__What to work on__
Wherever "Echec" occurs in the entries, copy the line that holds it.

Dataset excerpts
____

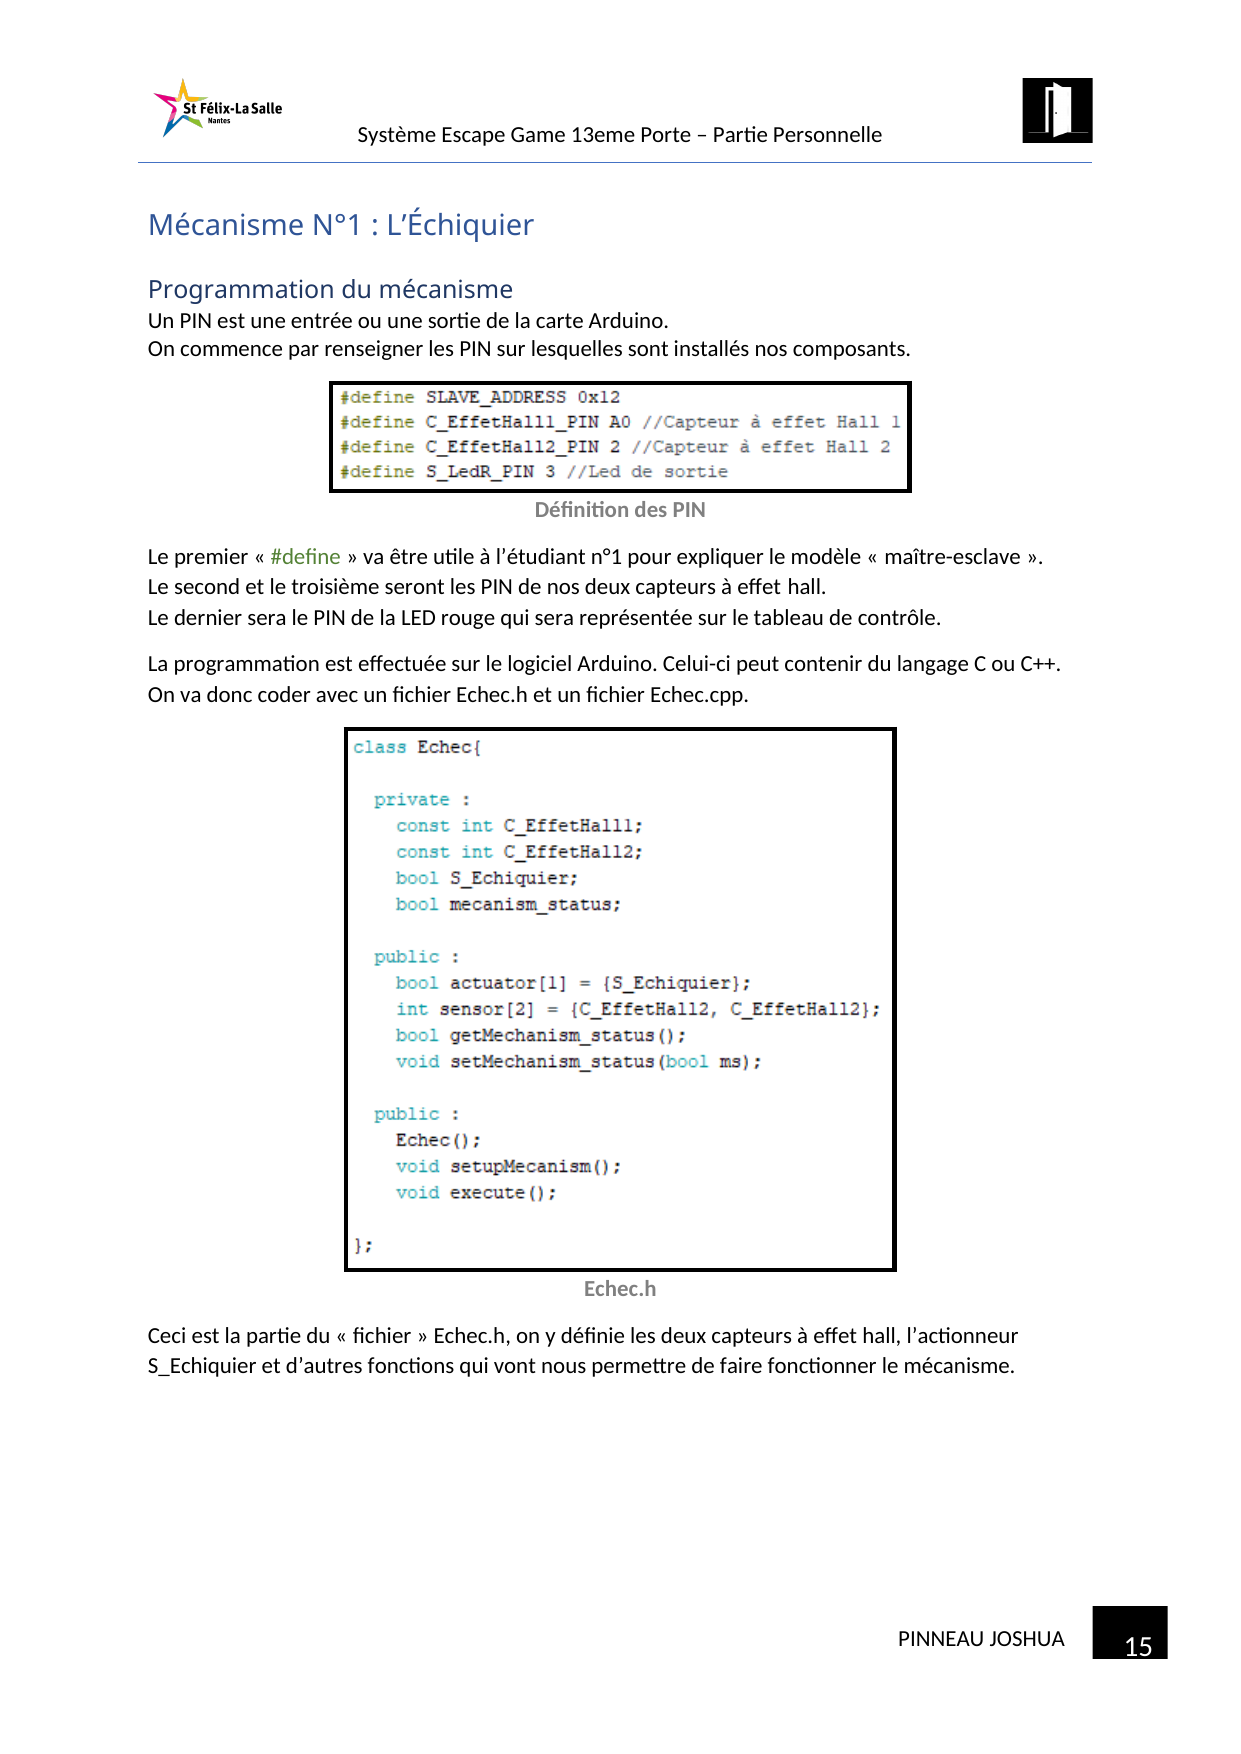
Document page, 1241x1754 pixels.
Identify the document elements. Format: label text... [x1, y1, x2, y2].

text Echec.h [148, 727, 1092, 1302]
text Le premier « #define » va être utile à l’étudiant n°1 pour expliquer le modèle « maître-esclave ». Le second et le troisième seront les PIN de nos deux capteurs à effet hall. Le dernier sera le PIN de la LED rouge qui sera représentée sur le tableau de contrôle. [148, 542, 1092, 631]
text Ceci est la partie du « fichier » Echec.h, on y définie les deux capteurs à effet hall, l’actionneur S_Echiquier et d’autres fonctions qui vont nous permettre de faire fonctionner le mécanisme. [148, 1321, 1092, 1379]
text Programmation du mécanisme Un PIN est une entrée ou une sortie de la carte Arduino. [148, 272, 1092, 334]
text La programmation est effectuée sur le logiciel Arduino. Celui-ci peut contenir du langage C ou C++. On va donc coder avec un fichier Echec.h et un fichier Echec.cpp. [148, 649, 1092, 708]
subtitle Mécanisme N°1 : L’Échiquier [148, 204, 1092, 243]
picture [348, 731, 892, 1268]
text On commence par renseigner les PIN sur lesquelles sont installés nos composants. [148, 334, 1092, 362]
picture [147, 73, 290, 142]
picture [1022, 78, 1093, 143]
text Définition des PIN [148, 381, 1092, 523]
picture [333, 385, 907, 489]
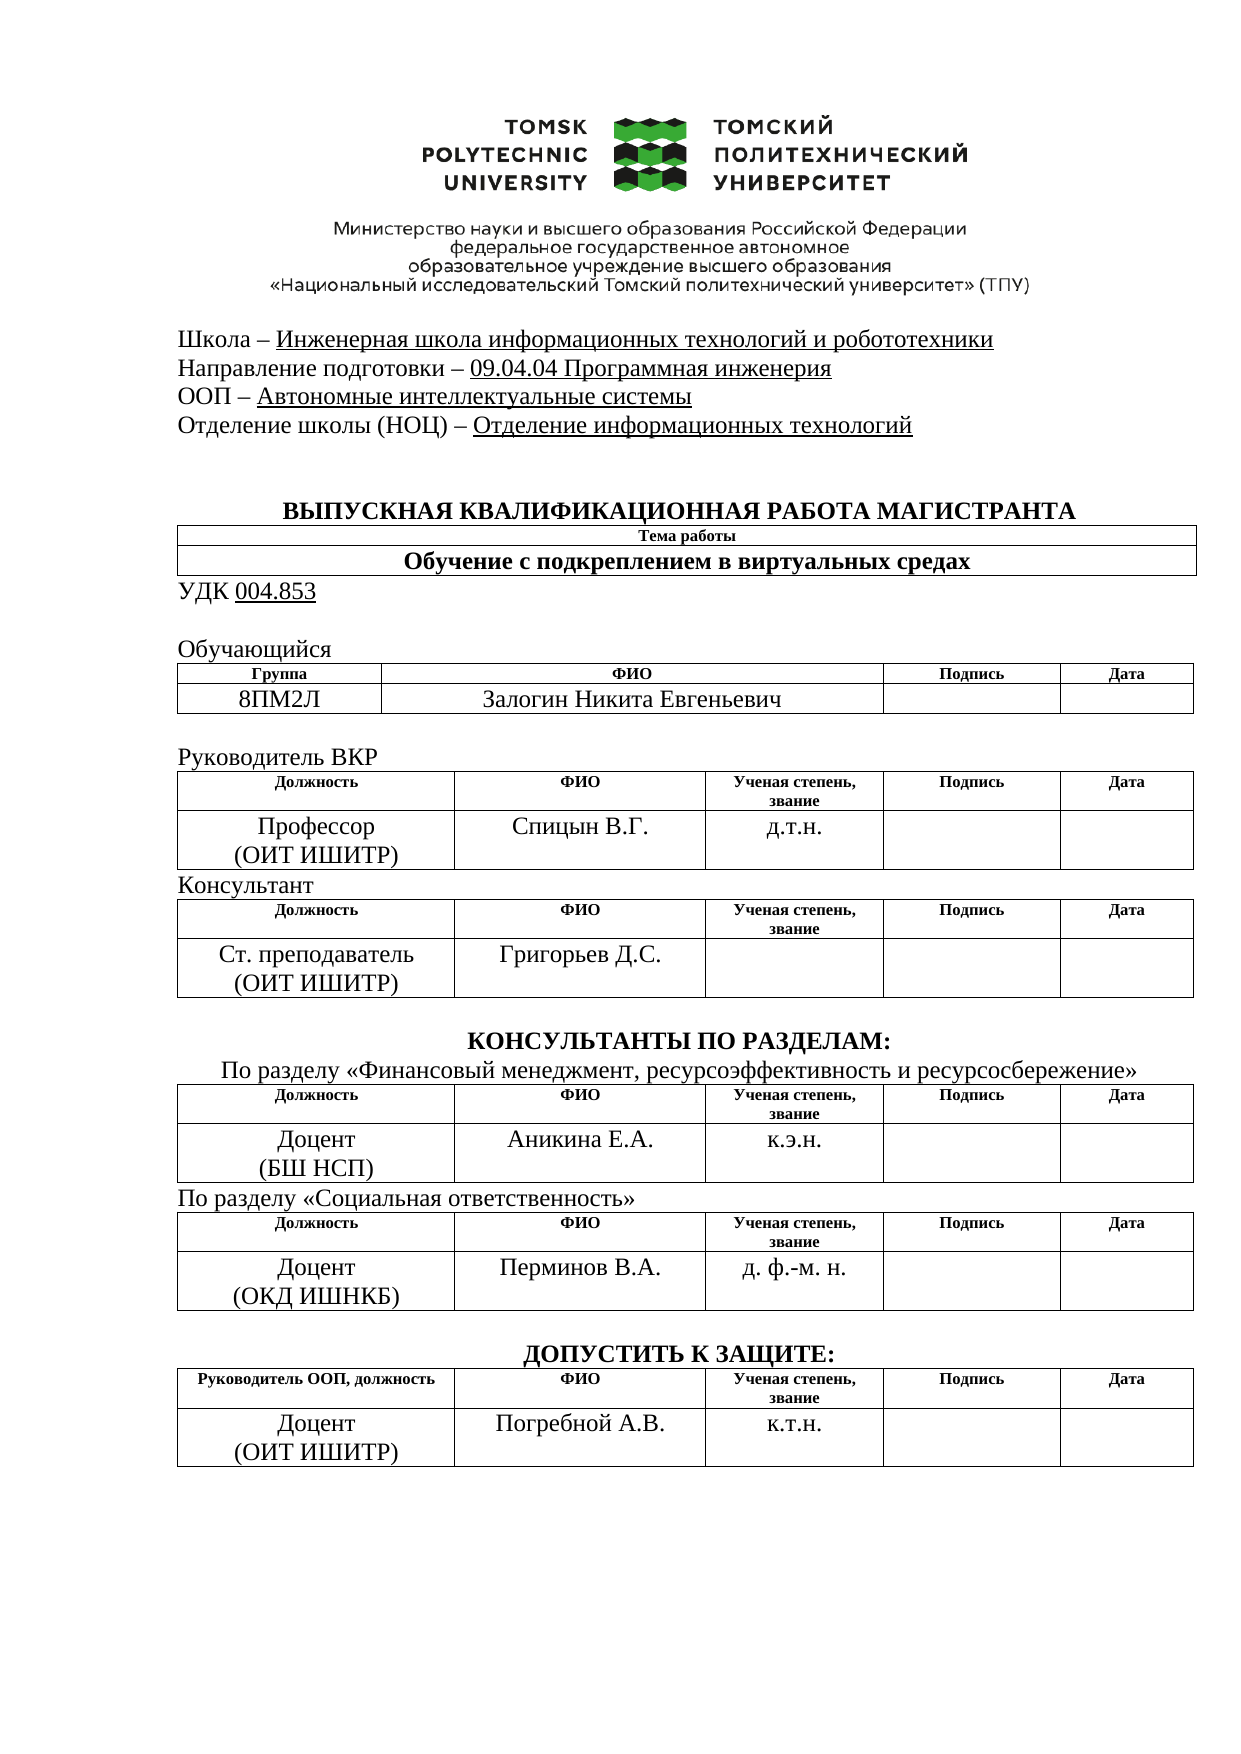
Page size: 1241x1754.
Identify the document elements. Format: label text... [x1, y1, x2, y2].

table_header Подпись [884, 1085, 1060, 1123]
table_header Группа [178, 664, 381, 683]
text Консультант [177, 870, 1181, 899]
table_header ФИО [455, 1085, 705, 1123]
table_cell к.т.н. [706, 1409, 883, 1466]
table_cell [884, 811, 1060, 869]
table_header ФИО [455, 772, 705, 810]
table_cell [884, 684, 1060, 712]
table_header Ученая степень, звание [706, 1213, 883, 1251]
text По разделу «Финансовый менеджмент, ресурсоэффективность и ресурсосбережение» [177, 1055, 1181, 1084]
table_cell д. ф.-м. н. [706, 1252, 883, 1309]
table_header Ученая степень, звание [706, 900, 883, 938]
table_header ФИО [455, 1369, 705, 1407]
table_cell Перминов В.А. [455, 1252, 705, 1309]
table_cell 8ПМ2Л [178, 684, 381, 712]
text ДОПУСТИТЬ К ЗАЩИТЕ: [177, 1339, 1181, 1368]
table_header Дата [1061, 664, 1193, 683]
table_header Подпись [884, 1369, 1060, 1407]
table_header ФИО [455, 1213, 705, 1251]
table_header Подпись [884, 664, 1060, 683]
table_cell Профессор (ОИТ ИШИТР) [178, 811, 454, 869]
table_cell Аникина Е.А. [455, 1124, 705, 1182]
table_cell [884, 1409, 1060, 1466]
table_header Дата [1061, 1085, 1193, 1123]
table_cell Григорьев Д.С. [455, 939, 705, 997]
table_cell [1061, 684, 1193, 712]
table_cell [706, 939, 883, 997]
table_header Подпись [884, 900, 1060, 938]
text Школа – Инженерная школа информационных технологий и робототехники [177, 324, 1181, 353]
table_cell Погребной А.В. [455, 1409, 705, 1466]
text ООП – Автономные интеллектуальные системы [177, 381, 1181, 410]
text Отделение школы (НОЦ) – Отделение информационных технологий [177, 410, 1181, 439]
table_header Должность [178, 900, 454, 938]
table_cell д.т.н. [706, 811, 883, 869]
table_header Ученая степень, звание [706, 1369, 883, 1407]
table_cell Залогин Никита Евгеньевич [382, 684, 883, 712]
table_cell Доцент (ОКД ИШНКБ) [178, 1252, 454, 1309]
table_cell [1061, 1409, 1193, 1466]
table_cell [1061, 1252, 1193, 1309]
picture [0, 0, 1240, 296]
table_cell Доцент (ОИТ ИШИТР) [178, 1409, 454, 1466]
table_header ФИО [382, 664, 883, 683]
table_header Подпись [884, 1213, 1060, 1251]
table_cell [884, 1124, 1060, 1182]
table_cell [1061, 811, 1193, 869]
table_header Подпись [884, 772, 1060, 810]
table_cell [884, 939, 1060, 997]
table_header ФИО [455, 900, 705, 938]
text КОНСУЛЬТАНТЫ ПО РАЗДЕЛАМ: [177, 1026, 1181, 1055]
table_cell [884, 1252, 1060, 1309]
table_header Должность [178, 1085, 454, 1123]
table_cell Спицын В.Г. [455, 811, 705, 869]
table_header Должность [178, 1213, 454, 1251]
table_header Ученая степень, звание [706, 772, 883, 810]
table_cell к.э.н. [706, 1124, 883, 1182]
text ВЫПУСКНАЯ КВАЛИФИКАЦИОННАЯ РАБОТА МАГИСТРАНТА [177, 496, 1181, 525]
table_cell Обучение с подкреплением в виртуальных средах [178, 546, 1196, 575]
table_header Дата [1061, 1369, 1193, 1407]
text Обучающийся [177, 634, 1181, 662]
table_header Руководитель ООП, должность [178, 1369, 454, 1407]
text Направление подготовки – 09.04.04 Программная инженерия [177, 353, 1181, 381]
table_cell Ст. преподаватель (ОИТ ИШИТР) [178, 939, 454, 997]
text УДК 004.853 [177, 576, 1181, 605]
table_cell [1061, 939, 1193, 997]
table_header Тема работы [178, 526, 1196, 545]
table_header Дата [1061, 900, 1193, 938]
table_header Должность [178, 772, 454, 810]
table_cell Доцент (БШ НСП) [178, 1124, 454, 1182]
text По разделу «Социальная ответственность» [177, 1183, 1181, 1212]
text Руководитель ВКР [177, 742, 1181, 771]
table_header Дата [1061, 772, 1193, 810]
table_header Дата [1061, 1213, 1193, 1251]
table_cell [1061, 1124, 1193, 1182]
table_header Ученая степень, звание [706, 1085, 883, 1123]
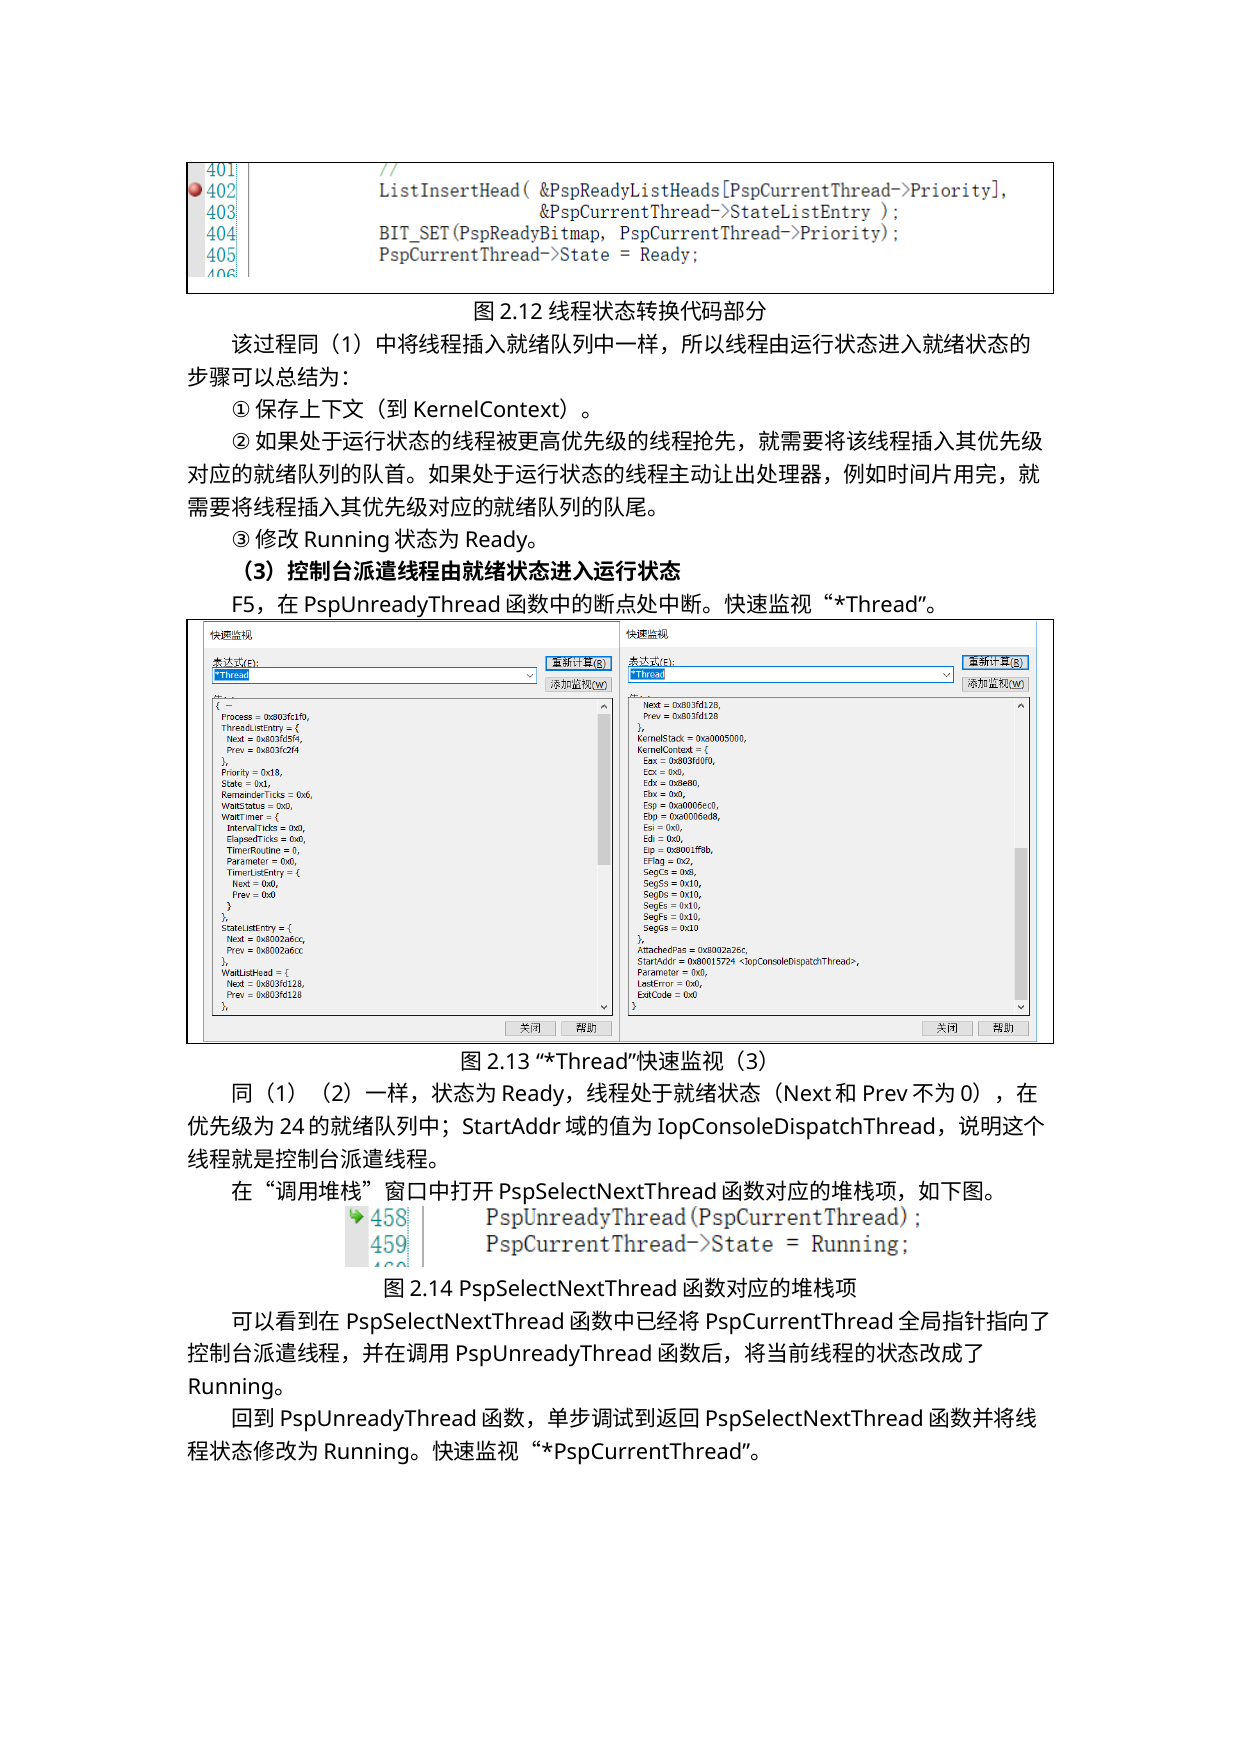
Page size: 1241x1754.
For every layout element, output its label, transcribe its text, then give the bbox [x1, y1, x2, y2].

text 图2.12 线程状态转换代码部分 [187, 294, 1053, 327]
text F5，在PspUnreadyThread函数中的断点处中断。快速监视“*Thread”。 [187, 587, 1053, 619]
text 可以看到在 PspSelectNextThread函数中已经将PspCurrentThread全局指针指向了控制台派遣线程，并在调用 PspUnreadyThread函数后，将当前线程的状态改成了Running。 [187, 1304, 1053, 1401]
picture [345, 1206, 939, 1267]
text 该过程同（1）中将线程插入就绪队列中一样，所以线程由运行状态进入就绪状态的步骤可以总结为： [187, 327, 1053, 392]
text 同（1）（2）一样，状态为Ready，线程处于就绪状态（Next和Prev不为0），在优先级为24的就绪队列中；StartAddr域的值为IopConsoleDispatchThread，说明这个线程就是控制台派遣线程。 [187, 1076, 1053, 1174]
text 图2.13 “*Thread”快速监视（3） [187, 1044, 1053, 1076]
picture [203, 621, 1037, 1042]
text ①保存上下文（到KernelContext）。 [187, 392, 1053, 424]
text ③修改Running状态为Ready。 [187, 522, 1053, 554]
text 图2.14 PspSelectNextThread函数对应的堆栈项 [187, 1271, 1053, 1304]
text 在“调用堆栈”窗口中打开PspSelectNextThread函数对应的堆栈项，如下图。 [187, 1174, 1053, 1206]
text （3）控制台派遣线程由就绪状态进入运行状态 [187, 554, 1053, 587]
text ②如果处于运行状态的线程被更高优先级的线程抢先，就需要将该线程插入其优先级对应的就绪队列的队首。如果处于运行状态的线程主动让出处理器，例如时间片用完，就需要将线程插入其优先级对应的就绪队列的队尾。 [187, 424, 1053, 522]
picture [188, 163, 1053, 277]
text 回到PspUnreadyThread函数，单步调试到返回PspSelectNextThread函数并将线程状态修改为Running。快速监视“*PspCurrentThread”。 [187, 1401, 1053, 1466]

____

__Solution for this problem__
text Echec.h [148, 727, 1092, 1302]
text Ceci est la partie du « fichier » Echec.h, on y définie les deux capteurs à effet hall, l’actionneur S_Echiquier et d’autres fonctions qui vont nous permettre de faire fonctionner le mécanisme. [148, 1321, 1092, 1379]
text La programmation est effectuée sur le logiciel Arduino. Celui-ci peut contenir du langage C ou C++. On va donc coder avec un fichier Echec.h et un fichier Echec.cpp. [148, 649, 1092, 708]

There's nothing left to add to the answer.